In terms of policy, such a takeover, if past socialist programs are an indication, will call for a stronger to a much stronger presence of government in the operations of our economy.  For example, Sanders is calling for free college tuition and a single payer system of healthcare.  The single payer will be government and that calls for higher taxes.  If his other goals follow the socialist lead, we can anticipate his presidency to seek other programs where government involvement will call for even higher taxes.  He often cites the fact that other advanced countries provide for certain public services.  He often reminds us that we are the only advanced country that does not provide universal healthcare.  If you compare tax rates between those countries and ours, ours are a lot lower.  According to Tax Policy Center, in 2008, tax rates of many European countries are 40 percent of GDP, while the US is 7 percent of GDP.[3]

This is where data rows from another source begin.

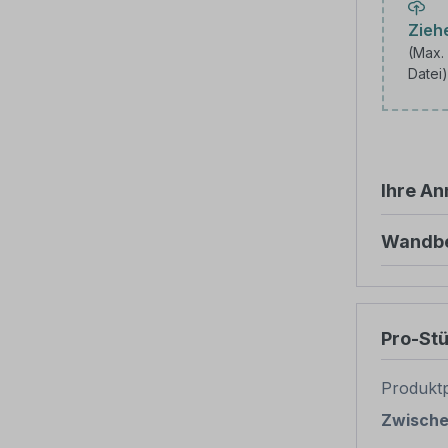
Ziehe
(Max.
Datei)
Laden
Ihre A
Wandbe
Pro-St
Produktp
Zwisch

In a capitalist nation, equal compensation would be approached, more than likely, through taxation instead of mandating equalized pay schedules.  Someone’s gross pay might be quite a bit higher than someone else’s, but after taxes the effective pay rate will be more equal.  In so doing, we would approach, if not reach, the Marxian principle:  “From each according to his [her] ability, to each according to his [her] needs.”  For those who live by this dictum, he or she is worthy of higher status among his/her comrades.  Whether or not this represents Bernie Sanders’ thinking, I’m sure the upcoming campaign will give us a clearer understanding of how Marxian Sanders is.



[1] Of course, you are welcome to visit the last posting to read a lengthier description of Rawl’s ideas.

[2] In a recent book, Capital in the Twenty-First Century, French economist, Thomas Piketty, argues that due to the accumulation of capital, there has developed an entrenched class that is benefiting from the income based on that capital.  See Piketty, T.  (2014).  Capital in the Twenty-First Century.  Cambridge, MA:  Harvard University Press.